In one huge project that I am very proud to be leading, we tested 11 different climate change communications on almost 60,000 participants from 63 countries thanks to our 257 global collaborators. We tested how each intervention impacts different facets of climate change mitigation, including belief in climate change, support for climate policies and different types of climate actions.

One important finding is that no intervention worked equally well across all these facets! If one communication worked well at increasing climate beliefs or policy support, it backfired and reduced people’s efforts in climate action.

In addition, how well each communication worked was also impacted by how much participants actually believed in climate change in the first place.

This suggests that these communication strategies need to be carefully tailored depending on the type of person AND the facet of climate change mitigation that is being targeted!

Do you think public engagement with science and data has changed in recent years?

Throughout the pandemic, governments, scientists, health officials and others attempted to discuss research and explain to the public how and why Covid-19 was spreading. This quickly highlighted the fact that experts nearly speak a different language compared to the public. This makes it incredibly difficult to convey important information about complex issues in a way that is simple and easy to understand for those with and without a scientific background.

We see this problem in the climate domain as well. By combining our expertise with people who specifically study science communication, I think we can do a lot to help overcome these barriers.

How do you encourage engagement with your own work?

There are multiple ways that I try to encourage engagement with my work, depending on the audience.

Regarding fellow researchers/academics, and as much as I hate to admit it, I have recently started to take to social media to talk about my work. I have never really been a huge supporter of social media platforms in general, but I have come to realise they can be a powerful tool for helping to highlight your work.

I would also love to be able to work more closely with journalists to help develop different types of climate change communication strategies. Very often, journalists are the ones that are responsible for communicating to the public about societal issues, especially climate change.

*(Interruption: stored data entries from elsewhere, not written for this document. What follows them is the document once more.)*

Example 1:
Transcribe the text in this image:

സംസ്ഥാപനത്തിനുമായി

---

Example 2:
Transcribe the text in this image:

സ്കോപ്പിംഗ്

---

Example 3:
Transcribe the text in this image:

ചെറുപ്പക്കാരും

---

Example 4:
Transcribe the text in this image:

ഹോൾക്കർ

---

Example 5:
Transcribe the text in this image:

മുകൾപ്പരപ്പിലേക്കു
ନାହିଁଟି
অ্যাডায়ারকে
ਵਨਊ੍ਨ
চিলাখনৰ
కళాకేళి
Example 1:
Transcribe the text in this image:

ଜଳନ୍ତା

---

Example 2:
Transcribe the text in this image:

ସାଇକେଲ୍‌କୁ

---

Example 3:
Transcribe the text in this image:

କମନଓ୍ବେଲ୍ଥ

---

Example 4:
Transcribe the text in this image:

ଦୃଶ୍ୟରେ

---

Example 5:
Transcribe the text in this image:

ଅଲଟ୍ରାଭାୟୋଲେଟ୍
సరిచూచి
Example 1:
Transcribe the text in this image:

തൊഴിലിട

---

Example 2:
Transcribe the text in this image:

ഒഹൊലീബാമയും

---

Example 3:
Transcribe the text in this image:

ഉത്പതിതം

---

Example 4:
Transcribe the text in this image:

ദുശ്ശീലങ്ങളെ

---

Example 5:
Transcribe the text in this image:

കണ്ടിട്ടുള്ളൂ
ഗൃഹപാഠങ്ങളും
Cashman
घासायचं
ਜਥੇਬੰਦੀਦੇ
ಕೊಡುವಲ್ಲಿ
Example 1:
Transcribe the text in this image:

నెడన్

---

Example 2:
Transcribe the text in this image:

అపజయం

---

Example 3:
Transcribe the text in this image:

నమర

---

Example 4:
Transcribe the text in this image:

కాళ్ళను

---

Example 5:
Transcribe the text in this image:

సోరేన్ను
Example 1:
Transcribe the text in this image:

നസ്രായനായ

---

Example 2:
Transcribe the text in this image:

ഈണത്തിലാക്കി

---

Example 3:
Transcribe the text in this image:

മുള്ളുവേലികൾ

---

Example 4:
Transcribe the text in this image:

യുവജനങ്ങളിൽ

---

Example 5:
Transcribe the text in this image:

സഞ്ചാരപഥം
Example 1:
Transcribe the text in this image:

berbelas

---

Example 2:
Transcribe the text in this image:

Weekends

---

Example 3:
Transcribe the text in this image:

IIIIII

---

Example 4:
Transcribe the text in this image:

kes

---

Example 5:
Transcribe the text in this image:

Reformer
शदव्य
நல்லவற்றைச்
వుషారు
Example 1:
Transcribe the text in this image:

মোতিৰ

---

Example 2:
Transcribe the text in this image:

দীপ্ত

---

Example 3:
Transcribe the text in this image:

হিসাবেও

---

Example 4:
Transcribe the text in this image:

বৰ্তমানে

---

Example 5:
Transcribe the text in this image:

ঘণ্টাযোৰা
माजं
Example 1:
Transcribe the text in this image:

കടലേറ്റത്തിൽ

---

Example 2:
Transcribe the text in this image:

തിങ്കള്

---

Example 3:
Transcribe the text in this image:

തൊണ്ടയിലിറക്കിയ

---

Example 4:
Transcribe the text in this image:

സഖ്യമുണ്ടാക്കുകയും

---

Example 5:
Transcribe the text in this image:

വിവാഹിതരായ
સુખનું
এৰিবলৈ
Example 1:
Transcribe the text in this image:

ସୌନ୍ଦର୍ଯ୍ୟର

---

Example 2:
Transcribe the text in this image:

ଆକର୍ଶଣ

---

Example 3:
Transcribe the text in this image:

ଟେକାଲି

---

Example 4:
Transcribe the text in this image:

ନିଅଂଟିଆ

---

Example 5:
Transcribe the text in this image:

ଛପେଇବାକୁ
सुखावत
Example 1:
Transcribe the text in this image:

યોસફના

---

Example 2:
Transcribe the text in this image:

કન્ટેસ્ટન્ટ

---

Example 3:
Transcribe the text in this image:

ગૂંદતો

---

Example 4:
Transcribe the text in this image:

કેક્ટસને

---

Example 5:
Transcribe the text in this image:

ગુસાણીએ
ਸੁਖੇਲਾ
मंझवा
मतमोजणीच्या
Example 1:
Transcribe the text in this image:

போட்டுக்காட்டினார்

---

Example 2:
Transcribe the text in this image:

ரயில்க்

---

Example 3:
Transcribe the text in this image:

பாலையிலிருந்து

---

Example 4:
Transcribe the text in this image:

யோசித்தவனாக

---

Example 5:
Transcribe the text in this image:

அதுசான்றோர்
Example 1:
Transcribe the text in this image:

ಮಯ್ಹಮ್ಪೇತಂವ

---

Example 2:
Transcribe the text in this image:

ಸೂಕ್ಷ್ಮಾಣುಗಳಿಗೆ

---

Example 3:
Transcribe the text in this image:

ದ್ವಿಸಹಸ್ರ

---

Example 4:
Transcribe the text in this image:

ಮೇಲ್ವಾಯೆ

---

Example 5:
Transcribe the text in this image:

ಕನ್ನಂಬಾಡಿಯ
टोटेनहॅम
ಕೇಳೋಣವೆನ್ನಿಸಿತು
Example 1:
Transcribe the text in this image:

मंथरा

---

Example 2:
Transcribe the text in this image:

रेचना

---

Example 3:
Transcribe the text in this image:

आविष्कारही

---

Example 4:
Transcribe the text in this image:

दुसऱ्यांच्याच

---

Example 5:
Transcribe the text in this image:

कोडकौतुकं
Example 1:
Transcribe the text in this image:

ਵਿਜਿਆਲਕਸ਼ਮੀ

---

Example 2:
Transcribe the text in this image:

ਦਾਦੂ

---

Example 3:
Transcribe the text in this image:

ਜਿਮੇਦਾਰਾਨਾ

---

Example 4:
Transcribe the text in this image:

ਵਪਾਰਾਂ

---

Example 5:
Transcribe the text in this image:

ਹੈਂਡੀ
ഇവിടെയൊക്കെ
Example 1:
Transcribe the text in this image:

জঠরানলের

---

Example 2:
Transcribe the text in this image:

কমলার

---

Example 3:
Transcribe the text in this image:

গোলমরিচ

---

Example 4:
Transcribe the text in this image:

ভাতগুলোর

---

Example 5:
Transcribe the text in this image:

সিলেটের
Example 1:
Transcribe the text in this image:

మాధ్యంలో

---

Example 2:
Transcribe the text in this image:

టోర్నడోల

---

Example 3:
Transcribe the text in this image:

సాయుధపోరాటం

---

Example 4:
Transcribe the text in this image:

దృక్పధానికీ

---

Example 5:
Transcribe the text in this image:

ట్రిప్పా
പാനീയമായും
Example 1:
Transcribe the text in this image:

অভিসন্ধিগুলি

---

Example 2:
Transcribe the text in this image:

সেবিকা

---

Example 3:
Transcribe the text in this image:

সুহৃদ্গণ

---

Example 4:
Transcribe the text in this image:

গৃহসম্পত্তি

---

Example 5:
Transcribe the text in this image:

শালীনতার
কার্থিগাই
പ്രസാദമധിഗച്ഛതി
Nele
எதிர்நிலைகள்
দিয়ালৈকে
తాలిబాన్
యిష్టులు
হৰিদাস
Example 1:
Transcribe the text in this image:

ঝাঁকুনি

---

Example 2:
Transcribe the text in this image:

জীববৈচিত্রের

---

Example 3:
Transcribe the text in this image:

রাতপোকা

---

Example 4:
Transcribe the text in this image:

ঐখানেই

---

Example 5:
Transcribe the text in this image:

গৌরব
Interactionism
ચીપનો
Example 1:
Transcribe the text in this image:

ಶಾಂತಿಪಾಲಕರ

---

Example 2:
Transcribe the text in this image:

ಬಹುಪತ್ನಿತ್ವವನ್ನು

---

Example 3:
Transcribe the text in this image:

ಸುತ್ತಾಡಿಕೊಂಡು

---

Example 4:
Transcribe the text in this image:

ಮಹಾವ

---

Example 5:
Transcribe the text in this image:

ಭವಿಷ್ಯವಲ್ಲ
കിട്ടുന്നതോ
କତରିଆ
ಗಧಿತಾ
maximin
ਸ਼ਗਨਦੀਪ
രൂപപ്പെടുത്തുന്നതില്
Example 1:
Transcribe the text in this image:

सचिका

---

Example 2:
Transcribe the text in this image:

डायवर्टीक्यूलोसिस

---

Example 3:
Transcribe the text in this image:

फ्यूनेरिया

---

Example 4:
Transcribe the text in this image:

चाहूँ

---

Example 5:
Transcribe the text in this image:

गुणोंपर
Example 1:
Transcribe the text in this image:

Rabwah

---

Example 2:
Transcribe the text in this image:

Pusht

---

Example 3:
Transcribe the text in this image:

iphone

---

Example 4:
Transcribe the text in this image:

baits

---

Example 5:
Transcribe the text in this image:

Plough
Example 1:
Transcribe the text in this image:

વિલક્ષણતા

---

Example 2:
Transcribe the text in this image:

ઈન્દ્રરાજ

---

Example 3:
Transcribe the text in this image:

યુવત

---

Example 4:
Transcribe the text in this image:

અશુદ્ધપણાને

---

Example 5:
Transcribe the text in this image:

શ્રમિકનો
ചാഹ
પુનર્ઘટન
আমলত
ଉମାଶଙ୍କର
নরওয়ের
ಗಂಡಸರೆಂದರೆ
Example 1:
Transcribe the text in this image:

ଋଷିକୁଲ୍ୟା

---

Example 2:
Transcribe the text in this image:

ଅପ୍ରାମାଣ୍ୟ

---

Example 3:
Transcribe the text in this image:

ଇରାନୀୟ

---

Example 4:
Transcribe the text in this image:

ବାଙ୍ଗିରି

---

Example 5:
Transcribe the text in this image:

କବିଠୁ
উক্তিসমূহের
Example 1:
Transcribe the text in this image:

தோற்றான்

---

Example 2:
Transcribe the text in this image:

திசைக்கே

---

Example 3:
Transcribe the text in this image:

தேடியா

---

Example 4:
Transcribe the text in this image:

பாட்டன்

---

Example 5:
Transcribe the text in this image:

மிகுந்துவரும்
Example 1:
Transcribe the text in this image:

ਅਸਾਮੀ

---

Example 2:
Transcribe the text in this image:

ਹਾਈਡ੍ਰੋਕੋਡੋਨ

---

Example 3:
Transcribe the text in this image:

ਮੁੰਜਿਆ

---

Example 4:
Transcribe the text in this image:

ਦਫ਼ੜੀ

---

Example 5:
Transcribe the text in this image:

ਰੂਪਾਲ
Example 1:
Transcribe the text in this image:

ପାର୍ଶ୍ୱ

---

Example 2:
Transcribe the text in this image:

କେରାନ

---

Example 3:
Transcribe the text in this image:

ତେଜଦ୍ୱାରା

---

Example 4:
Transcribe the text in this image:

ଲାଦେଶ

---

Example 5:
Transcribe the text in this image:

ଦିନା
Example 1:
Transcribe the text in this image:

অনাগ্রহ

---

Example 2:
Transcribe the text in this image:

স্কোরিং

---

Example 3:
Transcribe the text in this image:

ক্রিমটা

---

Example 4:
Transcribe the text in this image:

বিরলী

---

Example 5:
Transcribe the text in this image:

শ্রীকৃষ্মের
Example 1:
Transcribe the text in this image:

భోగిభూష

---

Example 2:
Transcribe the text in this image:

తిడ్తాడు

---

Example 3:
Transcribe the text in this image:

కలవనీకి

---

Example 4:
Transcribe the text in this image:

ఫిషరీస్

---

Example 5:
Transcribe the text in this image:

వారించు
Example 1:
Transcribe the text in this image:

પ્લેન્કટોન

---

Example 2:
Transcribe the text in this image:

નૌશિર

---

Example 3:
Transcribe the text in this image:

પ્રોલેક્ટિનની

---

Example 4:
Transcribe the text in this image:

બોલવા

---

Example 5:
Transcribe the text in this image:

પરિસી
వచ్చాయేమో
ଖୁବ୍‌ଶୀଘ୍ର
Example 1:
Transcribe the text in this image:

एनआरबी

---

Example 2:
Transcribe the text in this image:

Alongside interdisciplinary researchers from the Environment and Climate Research Hub at the University of Vienna, we were recently awarded a small grant for a project dedicated to testing how climate change visualisations relate to different facets of climate change mitigation (like belief in climate change, support for climate policies etc). My hope is to work alongside journalists who specialise in writing about climate change and to get their feedback on these visualisations. Later, once we have determined which visualisations are most effective, I would like to provide them to said journalists to help make it easier to discuss climate change with the public.

Finally, I want to draw more attention to the Climate Intervention Webapp. Here, anyone can log in and look at the communications (aka ‘interventions’) that we have tested internationally. For example, you can break up the results based on the country the data was collected in, the gender or age of participants, or even political orientations. This tool can be used to better understand what types of communications are most effective for the people you are trying to target. I think this is a great resource for policymakers, journalists and others to see what types of communications impact different audiences!